Aufgabe im Detail — Gib bitte alle Zeilen des gesamten Materials als nummerierte Liste aus und lass dabei Leerzeilen weg. Die Bilder gehören nicht in die Antwort.

Auszüge aus Material —
*-*-*
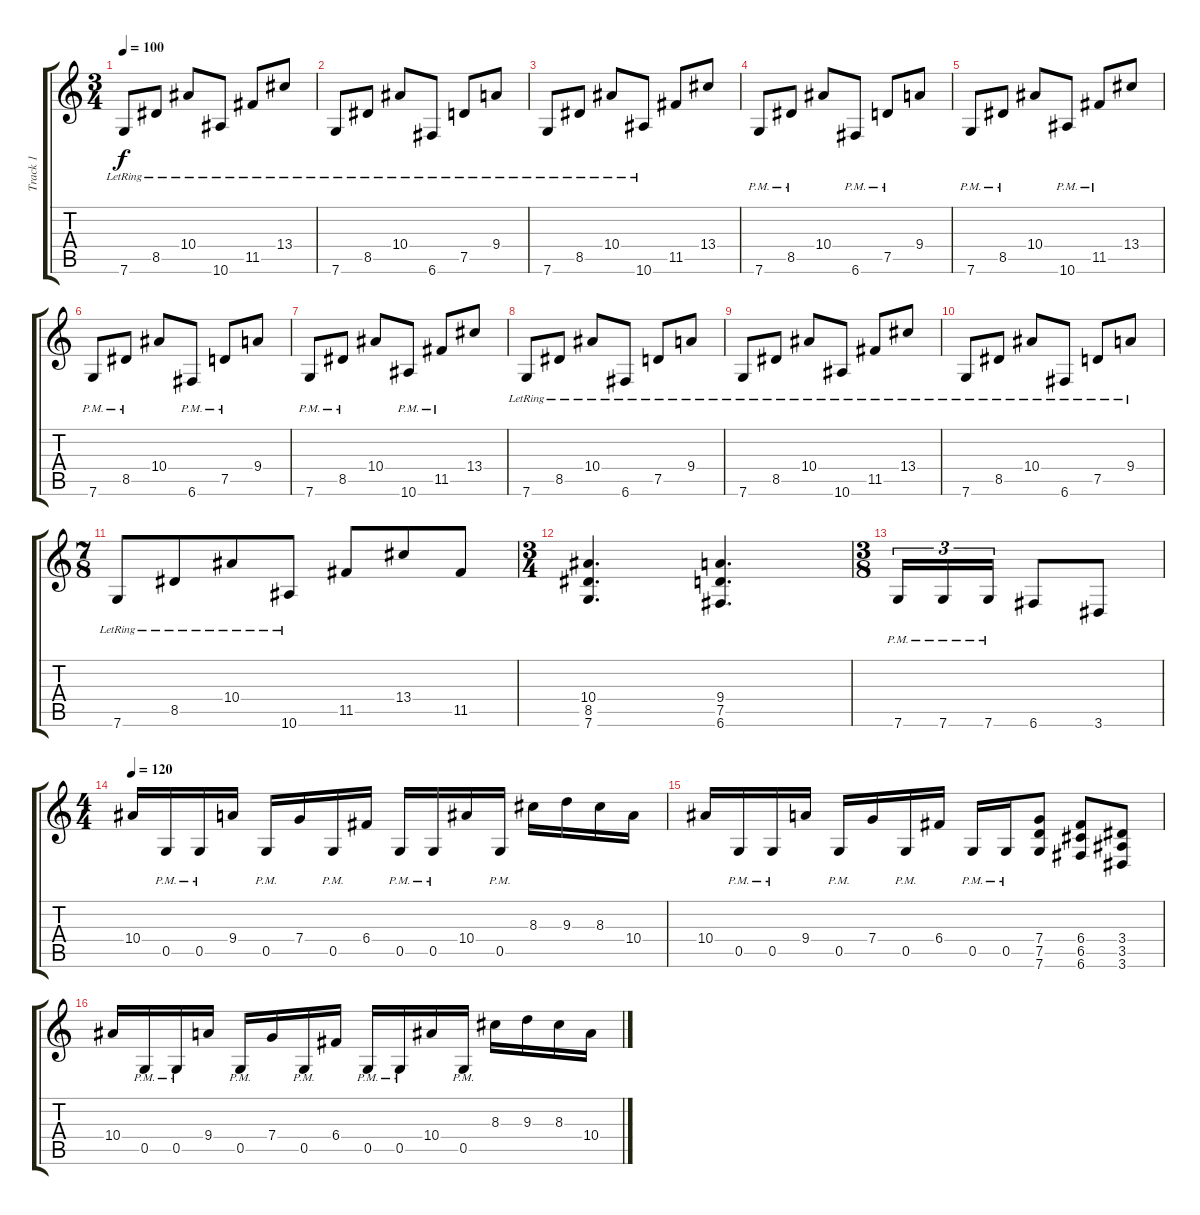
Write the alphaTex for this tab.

\track ("Track 1" "Track 1") {instrument distortionguitar}
\staff {score tabs}
\tuning (D4 A3 F3 C3 G2 C2) {hide}
\ts (3 4)
\tempo 100
\clef g2
\ks c
7.6{lr}.8{dy f} 8.5{lr}.8 10.4{lr}.8 10.6{lr}.8 11.5{lr}.8 13.4{lr}.8 |
7.6{lr}.8 8.5{lr}.8 10.4{lr}.8 6.6{lr}.8 7.5{lr}.8 9.4{lr}.8 |
7.6{lr}.8 8.5{lr}.8 10.4{lr}.8 10.6{lr}.8 11.5.8 13.4.8 |
7.6{pm}.8 8.5{pm}.8 10.4.8 6.6{pm}.8 7.5{pm}.8 9.4.8 |
7.6{pm}.8 8.5{pm}.8 10.4.8 10.6{pm}.8 11.5{pm}.8 13.4.8 |
7.6{pm}.8 8.5{pm}.8 10.4.8 6.6{pm}.8 7.5{pm}.8 9.4.8 |
7.6{pm}.8 8.5{pm}.8 10.4.8 10.6{pm}.8 11.5{pm}.8 13.4.8 |
7.6{lr}.8 8.5{lr}.8 10.4{lr}.8 6.6{lr}.8 7.5{lr}.8 9.4{lr}.8 |
7.6{lr}.8 8.5{lr}.8 10.4{lr}.8 10.6{lr}.8 11.5{lr}.8 13.4{lr}.8 |
7.6{lr}.8 8.5{lr}.8 10.4{lr}.8 6.6{lr}.8 7.5{lr}.8 9.4{lr}.8 |
\ts (7 8)
7.6{lr}.8 8.5{lr}.8 10.4{lr}.8 10.6{lr}.8 11.5.8 13.4.8 11.5.8 |
\ts (3 4)
(10.4 8.5 7.6).4{d} (9.4 7.5 6.6).4{d} |
\ts (3 8)
7.6{pm}.16{tu (3 2)} 7.6{pm}.16{tu (3 2)} 7.6{pm}.16{tu (3 2)} 6.6.8 3.6.8 |
\ts (4 4)
\tempo 120
10.4.16 0.5{pm}.16 0.5{pm}.16 9.4.16 0.5{pm}.16 7.4.16 0.5{pm}.16 6.4.16 0.5{pm}.16 0.5{pm}.16 10.4.16 0.5{pm}.16 8.3.16 9.3.16 8.3.16 10.4.16 |
10.4.16 0.5{pm}.16 0.5{pm}.16 9.4.16 0.5{pm}.16 7.4.16 0.5{pm}.16 6.4.16 0.5{pm}.16 0.5{pm}.16 (7.4 7.5 7.6).8 (6.4 6.5 6.6).8 (3.4 3.5 3.6).8 |
10.4.16 0.5{pm}.16 0.5{pm}.16 9.4.16 0.5{pm}.16 7.4.16 0.5{pm}.16 6.4.16 0.5{pm}.16 0.5{pm}.16 10.4.16 0.5{pm}.16 8.3.16 9.3.16 8.3.16 10.4.16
*-*-*
Antwort zur Aufgabe —
1. Write the alphaTex for this tab.
2. \track ("Track 1" "Track 1") {instrument distortionguitar}
3. \staff {score tabs}
4. \tuning (D4 A3 F3 C3 G2 C2) {hide}
5. \ts (3 4)
6. \tempo 100
7. \clef g2
8. \ks c
9. 7.6{lr}.8{dy f} 8.5{lr}.8 10.4{lr}.8 10.6{lr}.8 11.5{lr}.8 13.4{lr}.8 |
10. 7.6{lr}.8 8.5{lr}.8 10.4{lr}.8 6.6{lr}.8 7.5{lr}.8 9.4{lr}.8 |
11. 7.6{lr}.8 8.5{lr}.8 10.4{lr}.8 10.6{lr}.8 11.5.8 13.4.8 |
12. 7.6{pm}.8 8.5{pm}.8 10.4.8 6.6{pm}.8 7.5{pm}.8 9.4.8 |
13. 7.6{pm}.8 8.5{pm}.8 10.4.8 10.6{pm}.8 11.5{pm}.8 13.4.8 |
14. 7.6{pm}.8 8.5{pm}.8 10.4.8 6.6{pm}.8 7.5{pm}.8 9.4.8 |
15. 7.6{pm}.8 8.5{pm}.8 10.4.8 10.6{pm}.8 11.5{pm}.8 13.4.8 |
16. 7.6{lr}.8 8.5{lr}.8 10.4{lr}.8 6.6{lr}.8 7.5{lr}.8 9.4{lr}.8 |
17. 7.6{lr}.8 8.5{lr}.8 10.4{lr}.8 10.6{lr}.8 11.5{lr}.8 13.4{lr}.8 |
18. 7.6{lr}.8 8.5{lr}.8 10.4{lr}.8 6.6{lr}.8 7.5{lr}.8 9.4{lr}.8 |
19. \ts (7 8)
20. 7.6{lr}.8 8.5{lr}.8 10.4{lr}.8 10.6{lr}.8 11.5.8 13.4.8 11.5.8 |
21. \ts (3 4)
22. (10.4 8.5 7.6).4{d} (9.4 7.5 6.6).4{d} |
23. \ts (3 8)
24. 7.6{pm}.16{tu (3 2)} 7.6{pm}.16{tu (3 2)} 7.6{pm}.16{tu (3 2)} 6.6.8 3.6.8 |
25. \ts (4 4)
26. \tempo 120
27. 10.4.16 0.5{pm}.16 0.5{pm}.16 9.4.16 0.5{pm}.16 7.4.16 0.5{pm}.16 6.4.16 0.5{pm}.16 0.5{pm}.16 10.4.16 0.5{pm}.16 8.3.16 9.3.16 8.3.16 10.4.16 |
28. 10.4.16 0.5{pm}.16 0.5{pm}.16 9.4.16 0.5{pm}.16 7.4.16 0.5{pm}.16 6.4.16 0.5{pm}.16 0.5{pm}.16 (7.4 7.5 7.6).8 (6.4 6.5 6.6).8 (3.4 3.5 3.6).8 |
29. 10.4.16 0.5{pm}.16 0.5{pm}.16 9.4.16 0.5{pm}.16 7.4.16 0.5{pm}.16 6.4.16 0.5{pm}.16 0.5{pm}.16 10.4.16 0.5{pm}.16 8.3.16 9.3.16 8.3.16 10.4.16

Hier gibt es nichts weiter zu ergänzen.